EXERCISE PROMPT: Show all the lines in the data below that include the word "pathologic".

DATA FOR REVIEW:
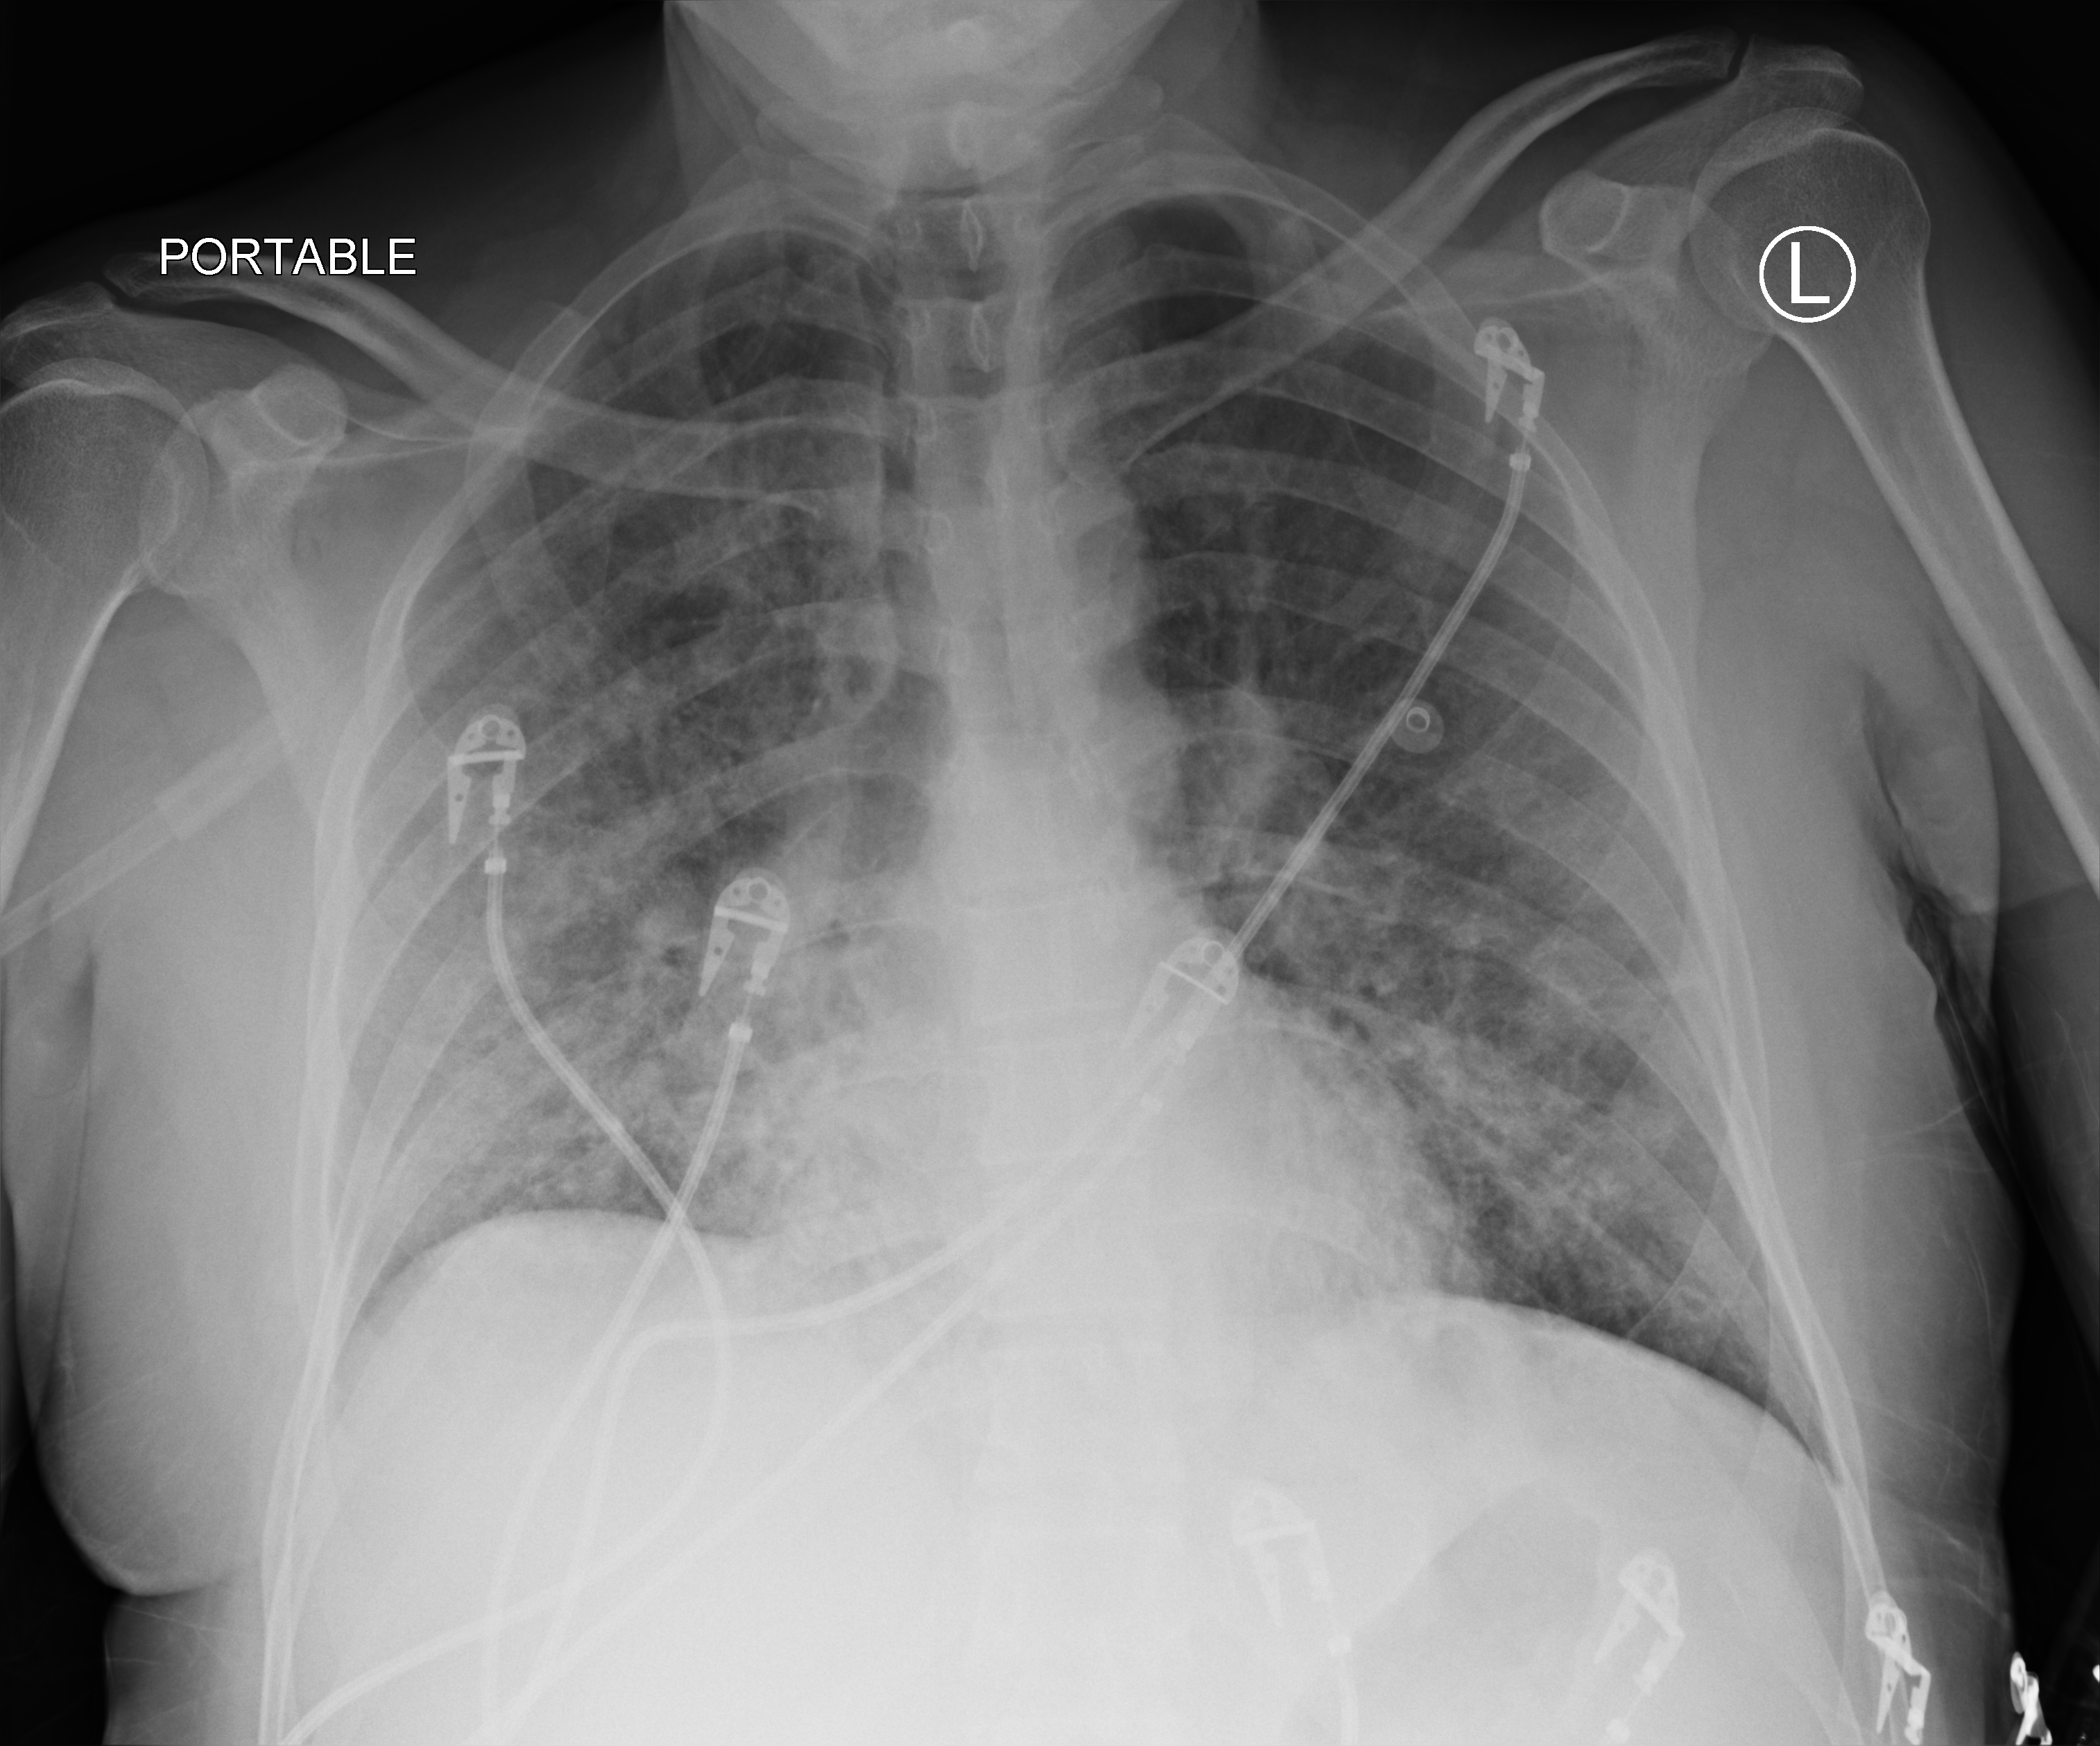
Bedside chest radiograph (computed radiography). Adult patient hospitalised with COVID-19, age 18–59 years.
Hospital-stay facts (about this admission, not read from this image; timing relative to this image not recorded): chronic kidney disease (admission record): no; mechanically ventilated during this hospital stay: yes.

==

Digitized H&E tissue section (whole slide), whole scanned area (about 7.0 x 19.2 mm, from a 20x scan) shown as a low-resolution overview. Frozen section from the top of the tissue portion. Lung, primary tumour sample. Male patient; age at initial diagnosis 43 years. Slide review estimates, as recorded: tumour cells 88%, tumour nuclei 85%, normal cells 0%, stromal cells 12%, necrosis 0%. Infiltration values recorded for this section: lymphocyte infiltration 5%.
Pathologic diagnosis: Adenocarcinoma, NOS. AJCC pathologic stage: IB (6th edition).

---

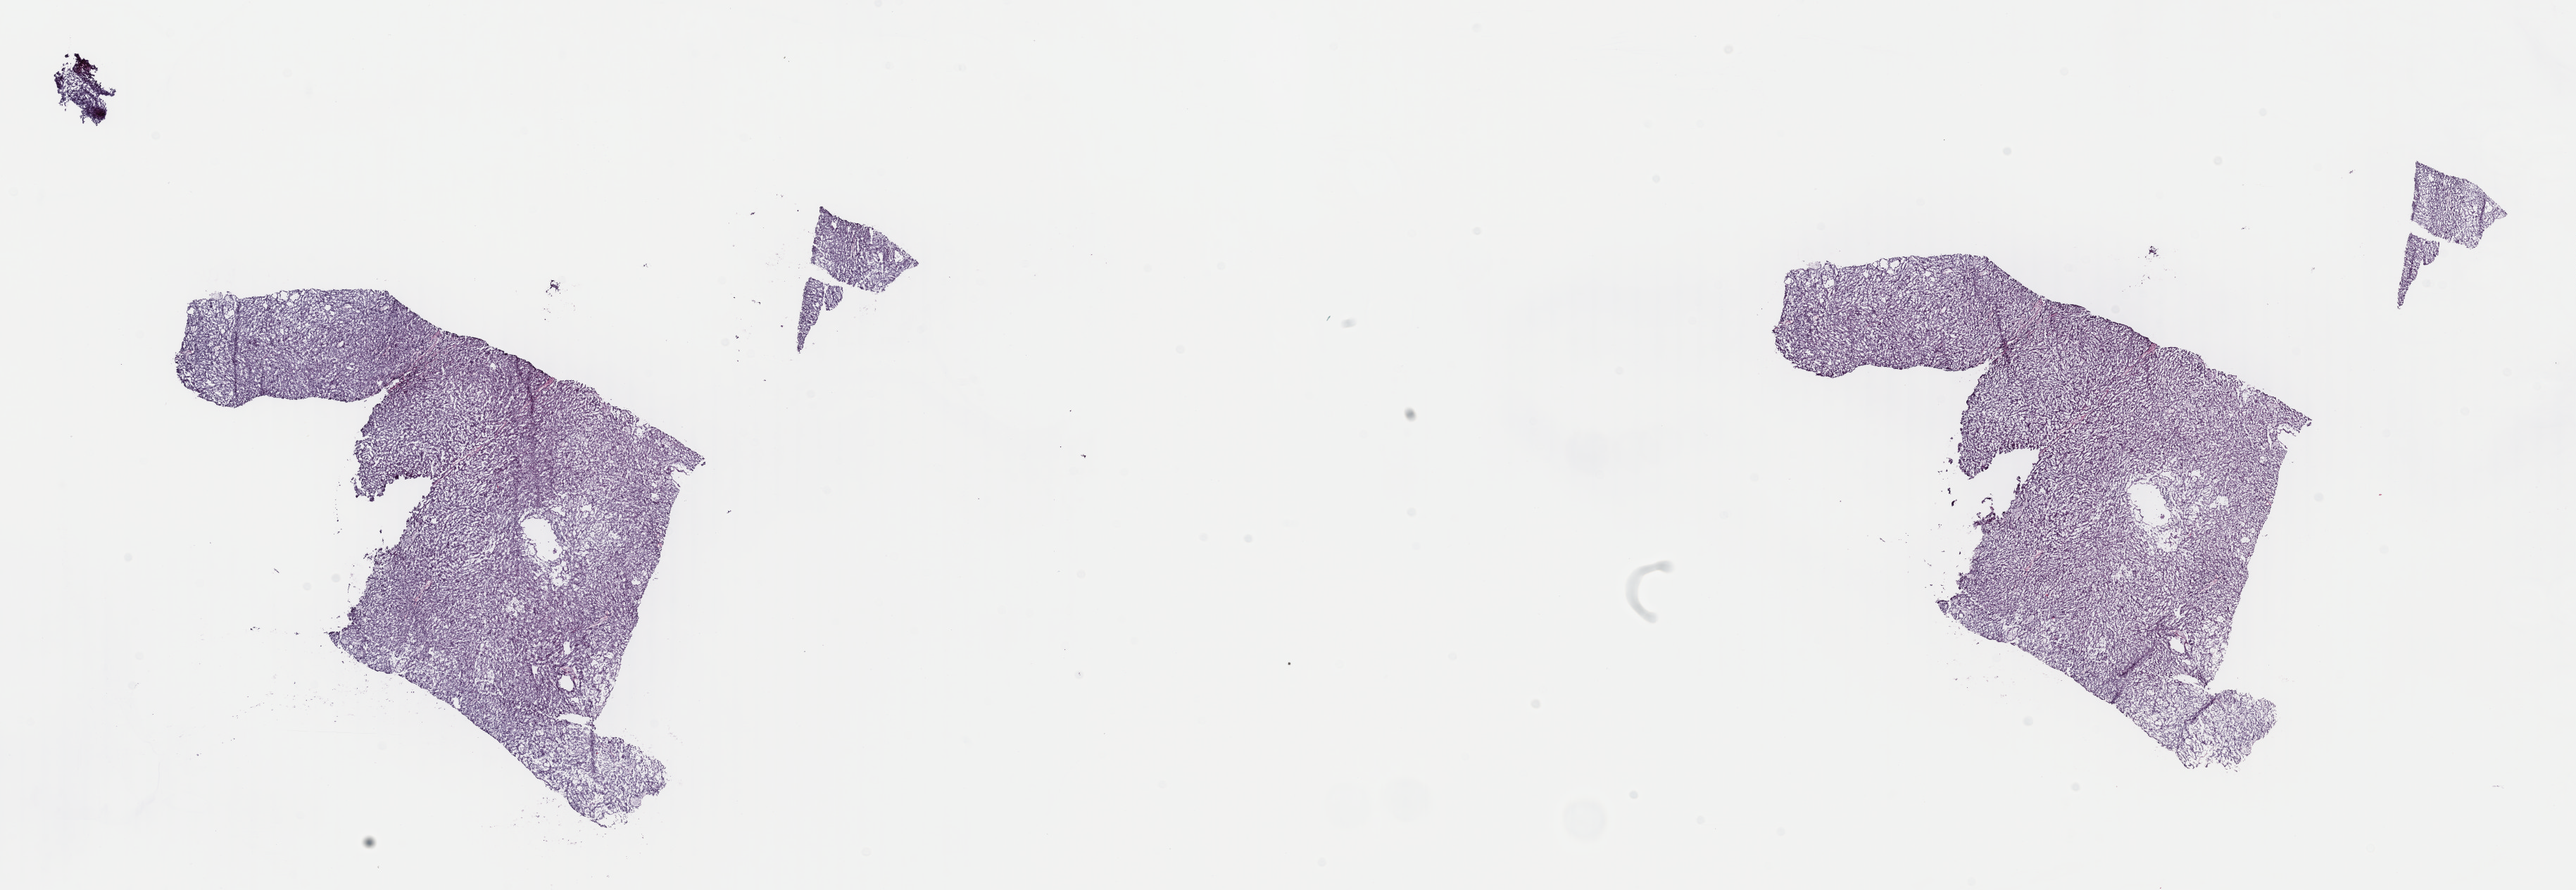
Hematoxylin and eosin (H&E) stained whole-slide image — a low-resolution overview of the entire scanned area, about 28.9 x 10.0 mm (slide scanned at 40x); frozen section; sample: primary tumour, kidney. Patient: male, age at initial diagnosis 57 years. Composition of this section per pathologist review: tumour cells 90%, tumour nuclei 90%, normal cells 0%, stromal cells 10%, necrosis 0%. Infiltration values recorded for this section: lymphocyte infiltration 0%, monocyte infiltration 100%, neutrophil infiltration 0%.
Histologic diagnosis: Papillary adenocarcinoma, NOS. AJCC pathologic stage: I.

TASK RESULT:
Pathologic diagnosis: Adenocarcinoma, NOS. AJCC pathologic stage: IB (6th edition).
Histologic diagnosis: Papillary adenocarcinoma, NOS. AJCC pathologic stage: I.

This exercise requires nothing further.